▶ **Passage shown**:
In accordance with an embodiment of the present invention, FIG. 37
shows a flow diagram of an example of a method 950 for designing a
fixed cutter drill bit, as for example, providing 951 initial input
parameters, simulating 952 performance of a fixed cutter drill bit
drilling in an earth formation, graphically displaying 954 at least
on drilling performance characteristic to a design engineer,
adjusting 956 at least one parameter affecting performance or the
fixed cutter drill bit, repeating 958 the simulating and displaying
with the adjusted parameter, and making 960 a fixed cutter drill
bit 962 in accordance with the resulting design parameters.
A set of bit design parameters may be determined to be a desired
set when the drilling performance determined for the bit is
selected as acceptable. In one implementation, the drilling
performance may be determined to be acceptable when the calculated
imbalance force on a bit during drilling is less than or equal to a
selected amount.
Embodiments of the invention similar to the method shown in FIGS.
15 and 37 can be adapted and used to analyze relationships between
bit design parameters and the drilling performance of a bit.
Embodiments of the invention similar to the method shown in FIG. 15
can also be adapted and used to design fixed cutter drill bits
having enhanced drilling characteristics, such as faster rates of
penetration, more even wear on cutting elements, or a more balanced
distribution of force on the cutters or the blades of the bit.

▶ **Task requirements**: Output the stretch of the drill bit design text from "A set of bit" through "shown in FIGS.", word for word. Nothing in the data is needed here.

▶ **Dataset extract**:

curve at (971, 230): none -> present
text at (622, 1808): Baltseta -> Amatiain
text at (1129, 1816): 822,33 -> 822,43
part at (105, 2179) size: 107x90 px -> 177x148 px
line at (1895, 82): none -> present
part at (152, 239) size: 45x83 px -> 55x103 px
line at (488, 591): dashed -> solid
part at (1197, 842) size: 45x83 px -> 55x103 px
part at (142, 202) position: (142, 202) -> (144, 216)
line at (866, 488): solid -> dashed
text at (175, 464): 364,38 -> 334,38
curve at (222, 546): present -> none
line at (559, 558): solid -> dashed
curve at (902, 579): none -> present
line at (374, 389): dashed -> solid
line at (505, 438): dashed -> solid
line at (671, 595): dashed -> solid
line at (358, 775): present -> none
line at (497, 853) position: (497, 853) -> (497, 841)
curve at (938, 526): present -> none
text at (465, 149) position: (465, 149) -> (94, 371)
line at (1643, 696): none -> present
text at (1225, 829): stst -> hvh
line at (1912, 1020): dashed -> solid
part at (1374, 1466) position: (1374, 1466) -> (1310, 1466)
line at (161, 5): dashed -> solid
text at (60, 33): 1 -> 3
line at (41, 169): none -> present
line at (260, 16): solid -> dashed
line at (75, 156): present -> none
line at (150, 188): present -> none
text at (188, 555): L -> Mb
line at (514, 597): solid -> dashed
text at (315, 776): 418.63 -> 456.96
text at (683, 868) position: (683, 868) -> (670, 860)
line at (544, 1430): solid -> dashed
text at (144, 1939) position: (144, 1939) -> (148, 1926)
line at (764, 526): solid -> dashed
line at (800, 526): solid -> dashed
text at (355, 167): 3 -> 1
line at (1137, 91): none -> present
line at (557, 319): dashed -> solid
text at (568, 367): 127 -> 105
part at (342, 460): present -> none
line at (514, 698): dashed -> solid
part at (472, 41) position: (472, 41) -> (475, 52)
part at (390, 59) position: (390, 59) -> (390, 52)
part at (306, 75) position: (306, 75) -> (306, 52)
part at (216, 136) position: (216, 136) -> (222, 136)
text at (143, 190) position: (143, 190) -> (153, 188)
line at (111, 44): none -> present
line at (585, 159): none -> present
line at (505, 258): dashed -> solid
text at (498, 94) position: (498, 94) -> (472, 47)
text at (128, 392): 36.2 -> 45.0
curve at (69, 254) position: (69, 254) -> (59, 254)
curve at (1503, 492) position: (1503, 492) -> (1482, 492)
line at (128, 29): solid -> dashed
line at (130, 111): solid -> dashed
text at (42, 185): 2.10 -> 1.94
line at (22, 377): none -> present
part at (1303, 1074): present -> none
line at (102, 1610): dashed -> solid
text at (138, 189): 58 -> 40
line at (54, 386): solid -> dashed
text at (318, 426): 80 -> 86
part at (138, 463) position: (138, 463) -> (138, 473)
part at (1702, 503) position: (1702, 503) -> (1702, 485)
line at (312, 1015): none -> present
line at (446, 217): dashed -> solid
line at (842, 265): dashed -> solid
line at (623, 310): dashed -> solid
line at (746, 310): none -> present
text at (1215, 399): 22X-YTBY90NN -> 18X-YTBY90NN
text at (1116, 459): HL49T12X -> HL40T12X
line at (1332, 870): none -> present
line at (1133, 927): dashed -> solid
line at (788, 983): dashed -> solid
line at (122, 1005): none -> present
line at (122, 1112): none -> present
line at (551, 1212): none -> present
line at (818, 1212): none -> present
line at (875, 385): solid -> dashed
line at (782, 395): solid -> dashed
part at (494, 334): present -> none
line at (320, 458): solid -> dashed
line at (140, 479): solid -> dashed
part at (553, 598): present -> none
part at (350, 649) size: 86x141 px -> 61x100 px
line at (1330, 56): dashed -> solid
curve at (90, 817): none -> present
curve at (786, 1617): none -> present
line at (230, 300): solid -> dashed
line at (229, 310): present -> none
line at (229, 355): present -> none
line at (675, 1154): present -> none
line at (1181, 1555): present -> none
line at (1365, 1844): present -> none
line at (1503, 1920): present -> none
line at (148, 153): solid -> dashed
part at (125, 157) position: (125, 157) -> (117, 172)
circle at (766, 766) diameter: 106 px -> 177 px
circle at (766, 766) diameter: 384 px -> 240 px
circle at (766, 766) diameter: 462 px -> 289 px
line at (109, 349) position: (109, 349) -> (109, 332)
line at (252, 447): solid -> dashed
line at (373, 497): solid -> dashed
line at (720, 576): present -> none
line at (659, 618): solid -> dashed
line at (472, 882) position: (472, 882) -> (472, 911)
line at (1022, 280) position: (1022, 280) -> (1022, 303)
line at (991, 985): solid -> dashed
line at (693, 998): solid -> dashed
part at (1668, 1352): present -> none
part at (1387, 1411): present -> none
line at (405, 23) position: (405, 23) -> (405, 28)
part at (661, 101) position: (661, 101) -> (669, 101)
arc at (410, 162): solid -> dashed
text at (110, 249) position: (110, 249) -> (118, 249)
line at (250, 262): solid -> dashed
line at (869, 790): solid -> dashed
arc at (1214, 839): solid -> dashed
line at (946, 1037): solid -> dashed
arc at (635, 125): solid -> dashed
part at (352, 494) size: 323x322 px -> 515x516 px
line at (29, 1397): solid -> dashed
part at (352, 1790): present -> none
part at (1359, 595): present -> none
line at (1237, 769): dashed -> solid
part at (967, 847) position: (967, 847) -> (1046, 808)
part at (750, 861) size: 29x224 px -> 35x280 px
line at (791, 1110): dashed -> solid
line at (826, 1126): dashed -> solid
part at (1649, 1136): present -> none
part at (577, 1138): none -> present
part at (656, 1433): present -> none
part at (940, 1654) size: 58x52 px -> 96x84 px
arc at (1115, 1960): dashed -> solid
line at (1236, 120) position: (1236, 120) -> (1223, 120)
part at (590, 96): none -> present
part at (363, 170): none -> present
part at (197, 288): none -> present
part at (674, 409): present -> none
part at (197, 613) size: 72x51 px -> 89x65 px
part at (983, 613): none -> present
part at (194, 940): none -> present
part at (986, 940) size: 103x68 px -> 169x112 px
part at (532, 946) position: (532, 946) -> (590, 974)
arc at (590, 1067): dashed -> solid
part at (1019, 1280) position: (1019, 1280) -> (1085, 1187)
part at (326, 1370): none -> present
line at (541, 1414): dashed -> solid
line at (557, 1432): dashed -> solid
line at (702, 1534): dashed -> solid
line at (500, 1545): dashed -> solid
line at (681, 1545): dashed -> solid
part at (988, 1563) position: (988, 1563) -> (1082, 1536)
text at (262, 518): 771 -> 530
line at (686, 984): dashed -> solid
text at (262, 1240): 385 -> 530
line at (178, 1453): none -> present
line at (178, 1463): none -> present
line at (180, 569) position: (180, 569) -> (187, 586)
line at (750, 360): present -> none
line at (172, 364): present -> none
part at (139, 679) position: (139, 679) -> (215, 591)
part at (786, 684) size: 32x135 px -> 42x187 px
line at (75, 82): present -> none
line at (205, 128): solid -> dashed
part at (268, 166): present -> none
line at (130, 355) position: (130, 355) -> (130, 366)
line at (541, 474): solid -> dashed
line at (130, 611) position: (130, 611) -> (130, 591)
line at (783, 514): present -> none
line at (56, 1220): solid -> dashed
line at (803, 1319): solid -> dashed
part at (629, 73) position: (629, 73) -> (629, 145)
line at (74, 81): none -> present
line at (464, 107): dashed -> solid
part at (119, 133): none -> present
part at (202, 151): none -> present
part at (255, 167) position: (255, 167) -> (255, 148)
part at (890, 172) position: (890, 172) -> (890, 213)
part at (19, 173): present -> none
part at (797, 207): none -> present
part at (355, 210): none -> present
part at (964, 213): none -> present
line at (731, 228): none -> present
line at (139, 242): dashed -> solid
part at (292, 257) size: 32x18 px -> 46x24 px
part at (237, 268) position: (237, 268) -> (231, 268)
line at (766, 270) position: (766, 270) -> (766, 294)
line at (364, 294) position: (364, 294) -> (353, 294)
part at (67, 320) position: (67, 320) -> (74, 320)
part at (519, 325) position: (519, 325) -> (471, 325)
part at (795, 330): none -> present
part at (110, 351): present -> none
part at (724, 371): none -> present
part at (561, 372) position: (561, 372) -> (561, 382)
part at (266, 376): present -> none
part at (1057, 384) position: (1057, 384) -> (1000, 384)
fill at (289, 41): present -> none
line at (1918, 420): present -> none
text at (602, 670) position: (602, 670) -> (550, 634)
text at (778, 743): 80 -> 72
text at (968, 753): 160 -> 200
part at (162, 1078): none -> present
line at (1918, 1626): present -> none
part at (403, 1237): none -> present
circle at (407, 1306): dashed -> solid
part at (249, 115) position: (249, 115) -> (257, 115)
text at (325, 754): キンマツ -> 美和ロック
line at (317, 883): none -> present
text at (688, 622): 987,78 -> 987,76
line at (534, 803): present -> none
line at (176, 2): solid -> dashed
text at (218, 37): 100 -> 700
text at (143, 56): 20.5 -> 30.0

▶ **Solution to this exercise**:
A set of bit design parameters may be determined to be a desired
set when the drilling performance determined for the bit is
selected as acceptable. In one implementation, the drilling
performance may be determined to be acceptable when the calculated
imbalance force on a bit during drilling is less than or equal to a
selected amount.
Embodiments of the invention similar to the method shown in FIGS.